What you have to do
Your response should be an exact transcription of the data, images excluded.

Information shown
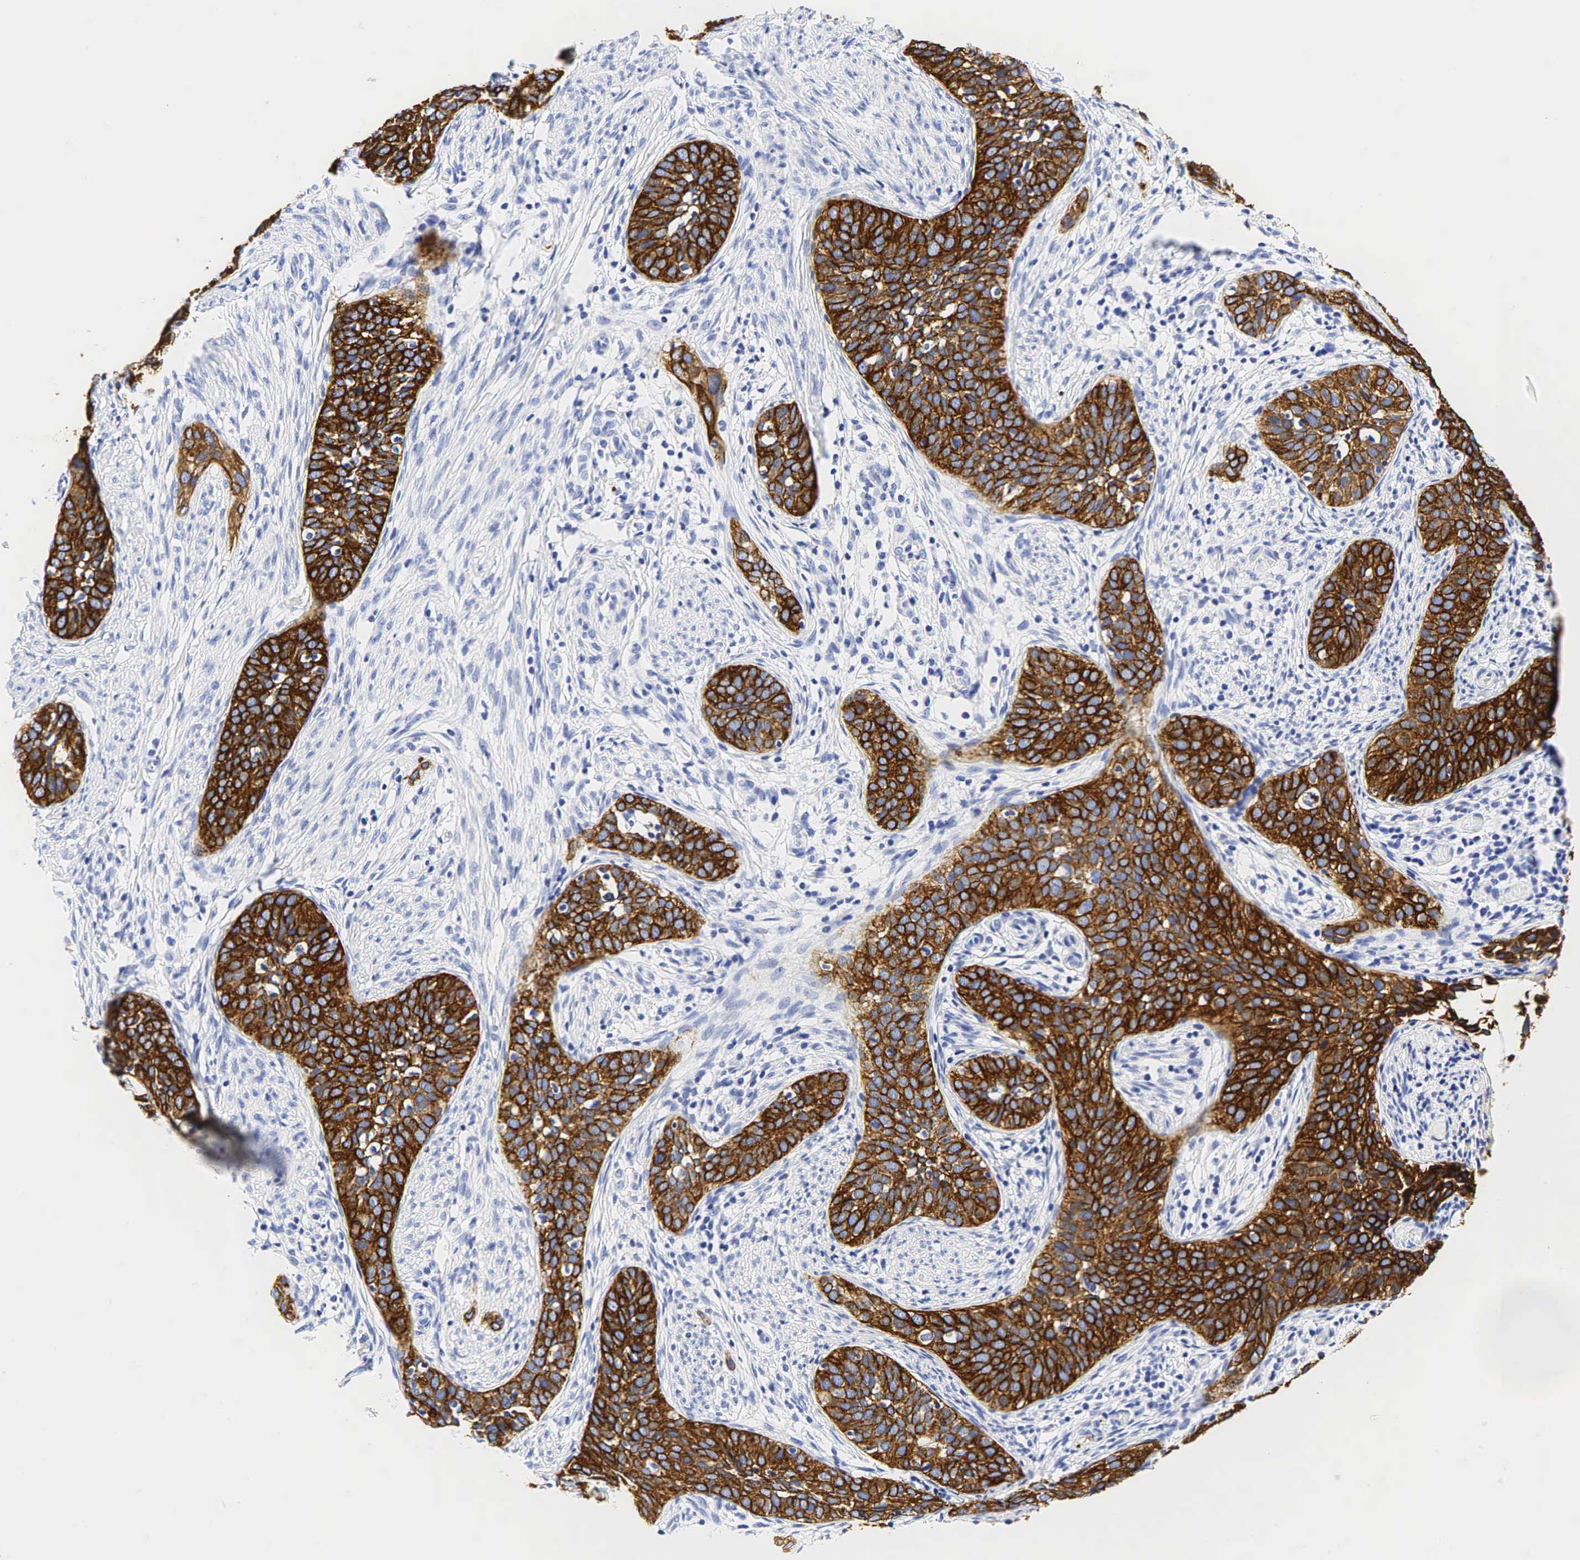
{"staining": {"intensity": "strong", "quantity": ">75%", "location": "cytoplasmic/membranous"}, "tissue": "cervical cancer", "cell_type": "Tumor cells", "image_type": "cancer", "snomed": [{"axis": "morphology", "description": "Squamous cell carcinoma, NOS"}, {"axis": "topography", "description": "Cervix"}], "caption": "Cervical cancer was stained to show a protein in brown. There is high levels of strong cytoplasmic/membranous staining in approximately >75% of tumor cells. The staining was performed using DAB, with brown indicating positive protein expression. Nuclei are stained blue with hematoxylin.", "gene": "KRT7", "patient": {"sex": "female", "age": 31}}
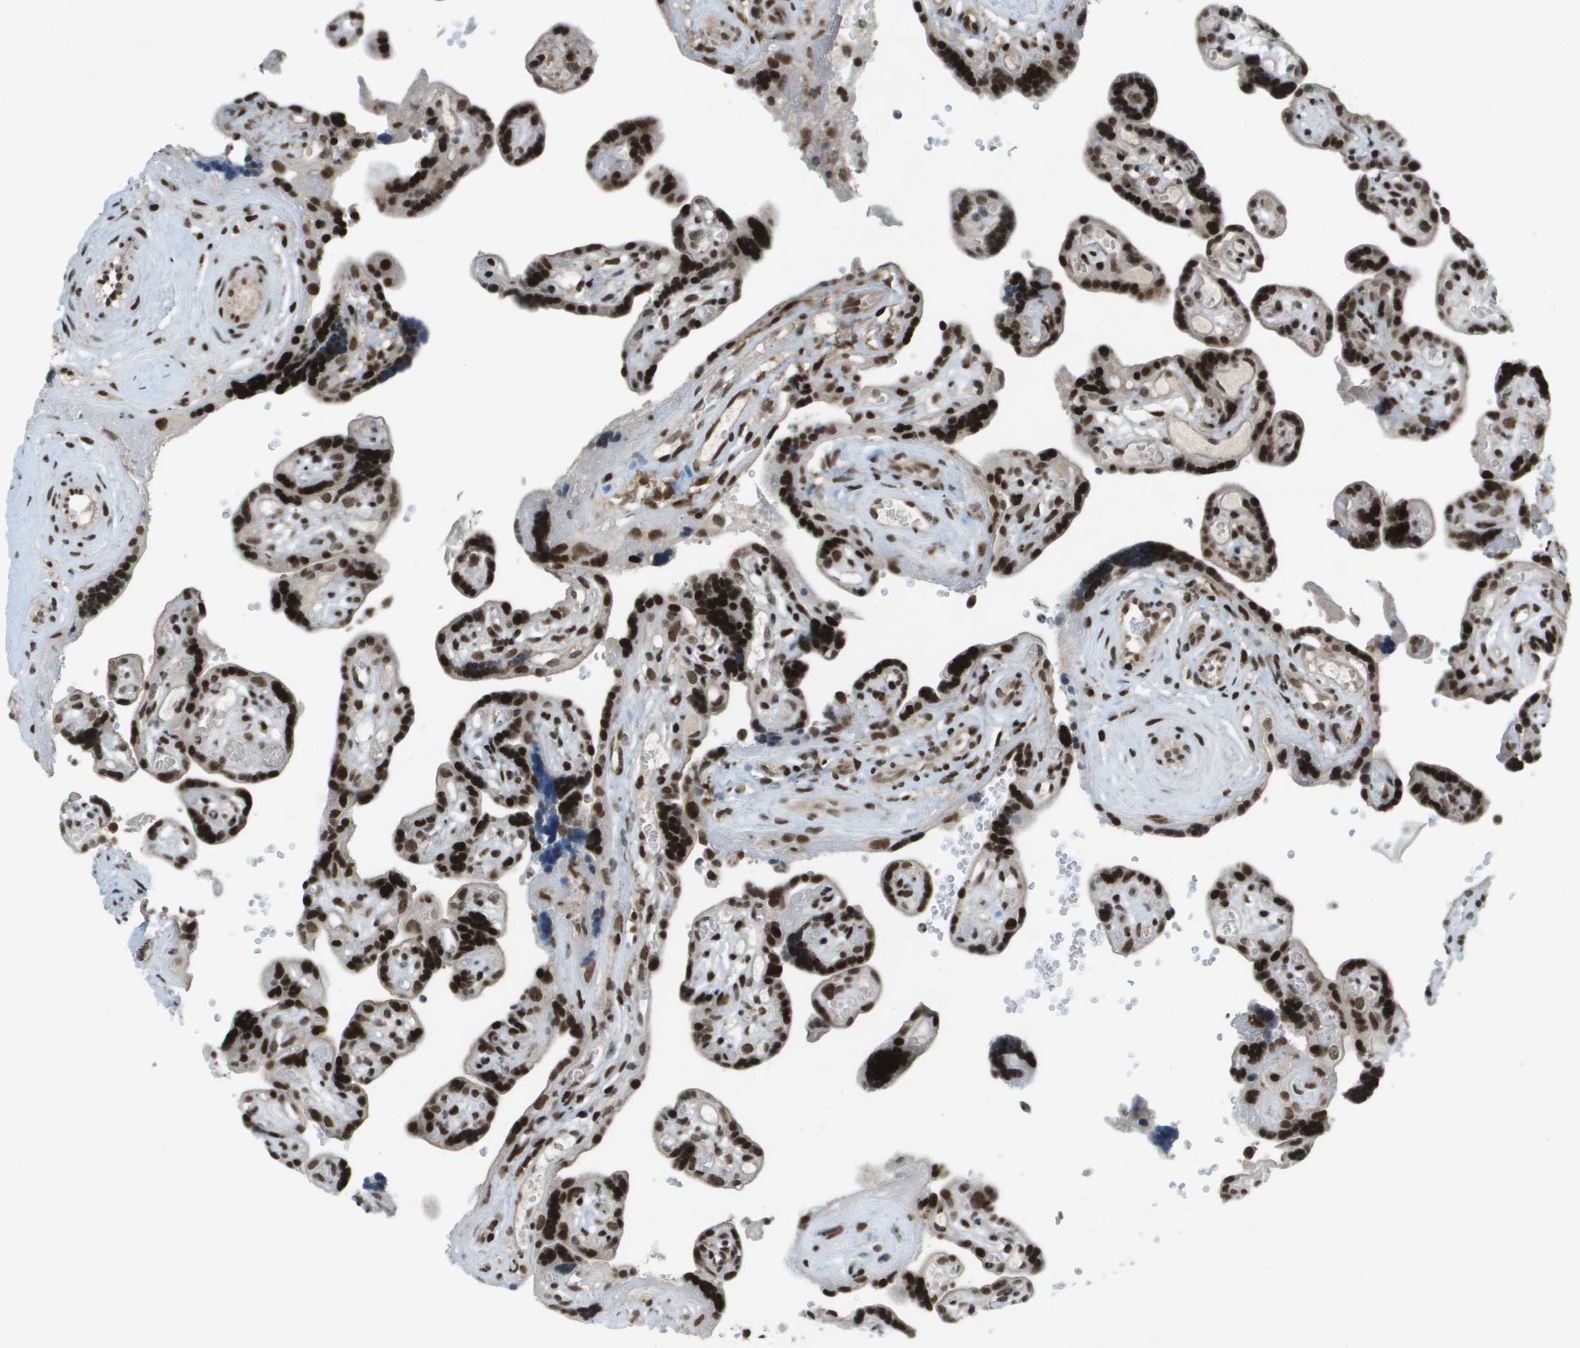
{"staining": {"intensity": "strong", "quantity": ">75%", "location": "nuclear"}, "tissue": "placenta", "cell_type": "Trophoblastic cells", "image_type": "normal", "snomed": [{"axis": "morphology", "description": "Normal tissue, NOS"}, {"axis": "topography", "description": "Placenta"}], "caption": "Immunohistochemical staining of benign human placenta shows strong nuclear protein positivity in approximately >75% of trophoblastic cells.", "gene": "IRF7", "patient": {"sex": "female", "age": 30}}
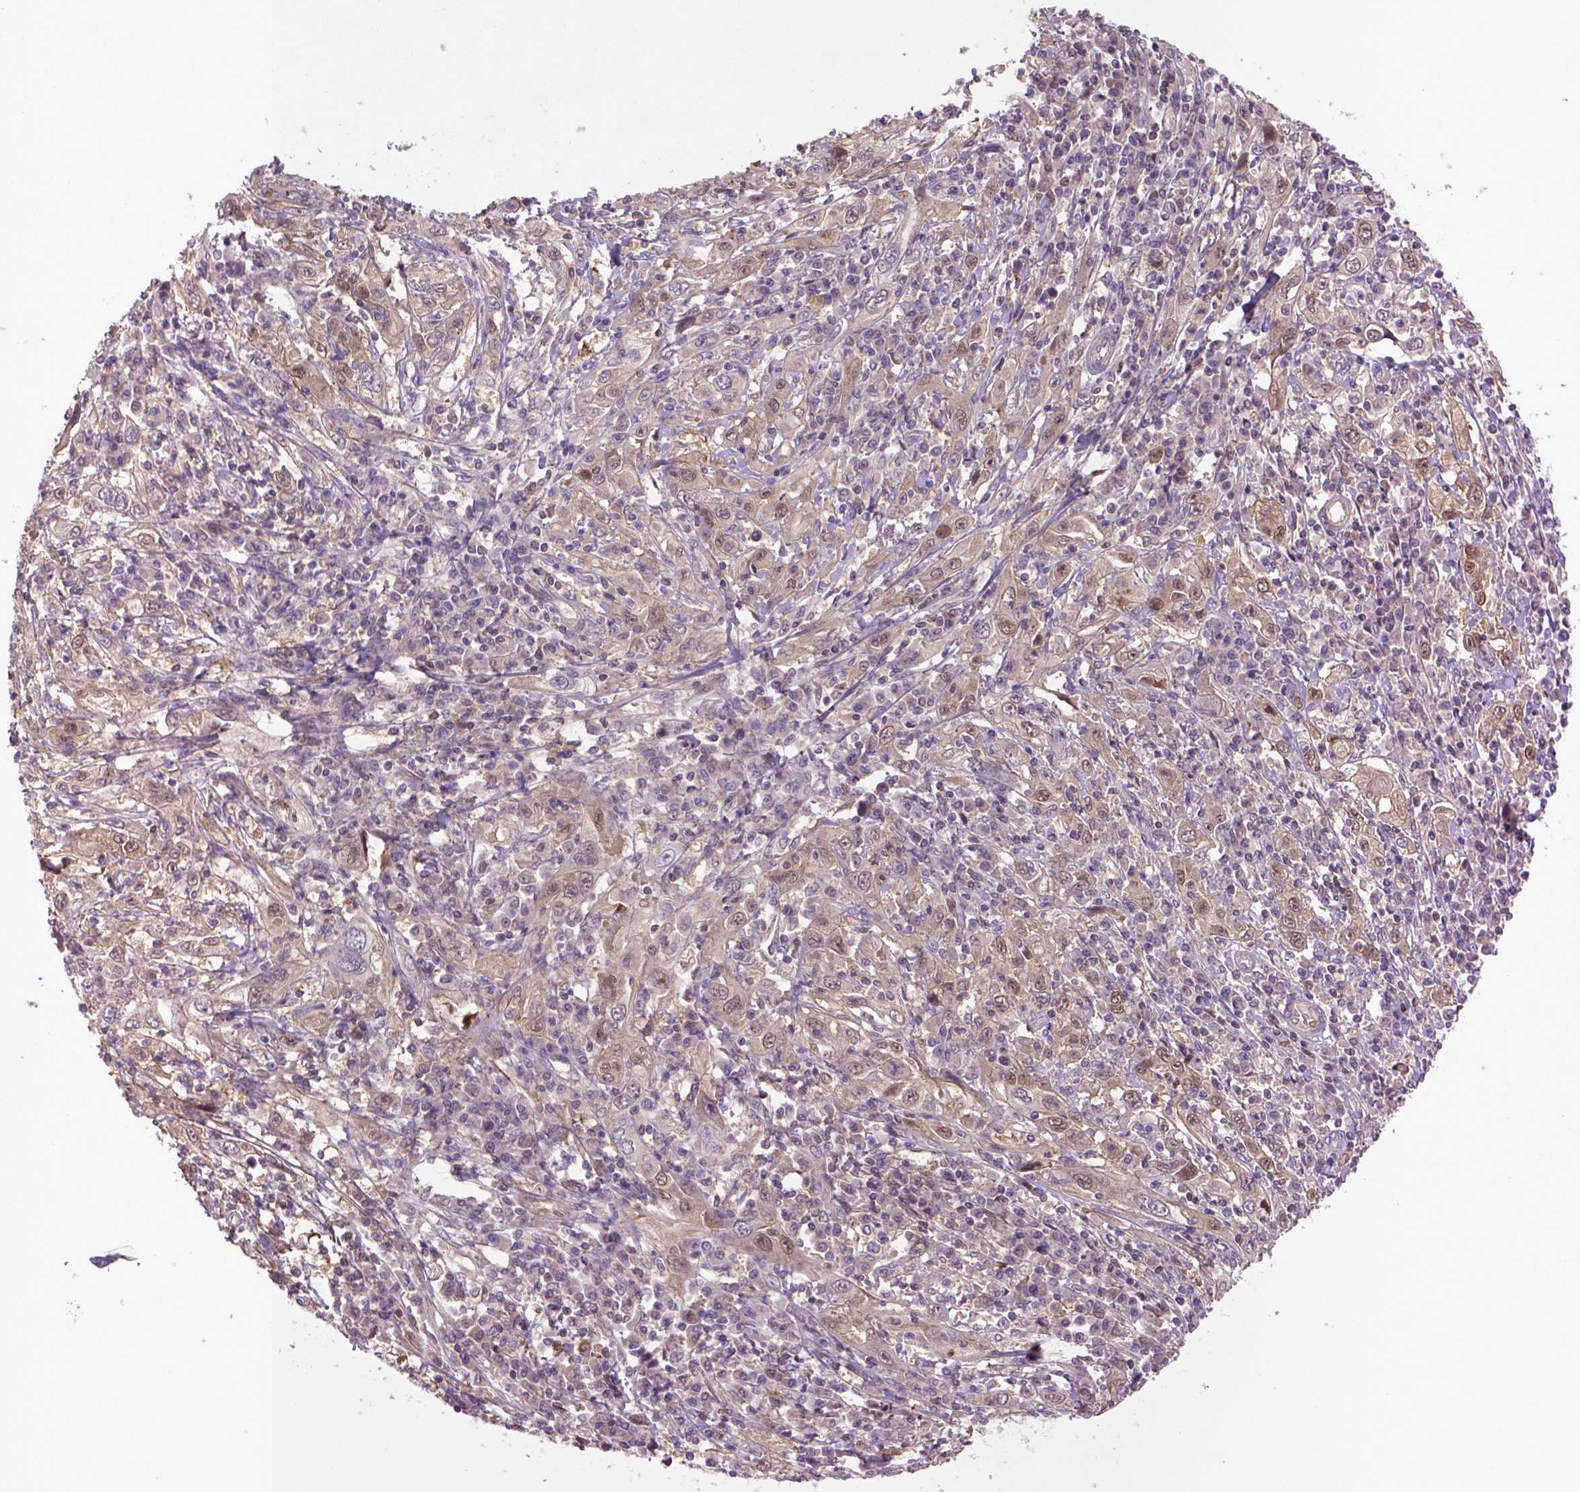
{"staining": {"intensity": "moderate", "quantity": ">75%", "location": "cytoplasmic/membranous,nuclear"}, "tissue": "cervical cancer", "cell_type": "Tumor cells", "image_type": "cancer", "snomed": [{"axis": "morphology", "description": "Squamous cell carcinoma, NOS"}, {"axis": "topography", "description": "Cervix"}], "caption": "Tumor cells reveal moderate cytoplasmic/membranous and nuclear staining in about >75% of cells in squamous cell carcinoma (cervical).", "gene": "HSPBP1", "patient": {"sex": "female", "age": 46}}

Exercise solution
{"staining": {"intensity": "strong", "quantity": ">75%", "location": "cytoplasmic/membranous"}, "tissue": "cervical cancer", "cell_type": "Tumor cells", "image_type": "cancer", "snomed": [{"axis": "morphology", "description": "Squamous cell carcinoma, NOS"}, {"axis": "topography", "description": "Cervix"}], "caption": "Cervical cancer was stained to show a protein in brown. There is high levels of strong cytoplasmic/membranous staining in approximately >75% of tumor cells. The staining was performed using DAB, with brown indicating positive protein expression. Nuclei are stained blue with hematoxylin.", "gene": "KRT7", "patient": {"sex": "female", "age": 31}}
{"staining": {"intensity": "strong", "quantity": ">75%", "location": "nuclear"}, "tissue": "placenta", "cell_type": "Trophoblastic cells", "image_type": "normal", "snomed": [{"axis": "morphology", "description": "Normal tissue, NOS"}, {"axis": "topography", "description": "Placenta"}], "caption": "Immunohistochemical staining of benign human placenta shows strong nuclear protein positivity in approximately >75% of trophoblastic cells.", "gene": "IRF7", "patient": {"sex": "female", "age": 30}}
{"staining": {"intensity": "moderate", "quantity": ">75%", "location": "cytoplasmic/membranous,nuclear"}, "tissue": "cervical cancer", "cell_type": "Tumor cells", "image_type": "cancer", "snomed": [{"axis": "morphology", "description": "Squamous cell carcinoma, NOS"}, {"axis": "topography", "description": "Cervix"}], "caption": "Tumor cells reveal moderate cytoplasmic/membranous and nuclear staining in about >75% of cells in squamous cell carcinoma (cervical).", "gene": "HSPBP1", "patient": {"sex": "female", "age": 46}}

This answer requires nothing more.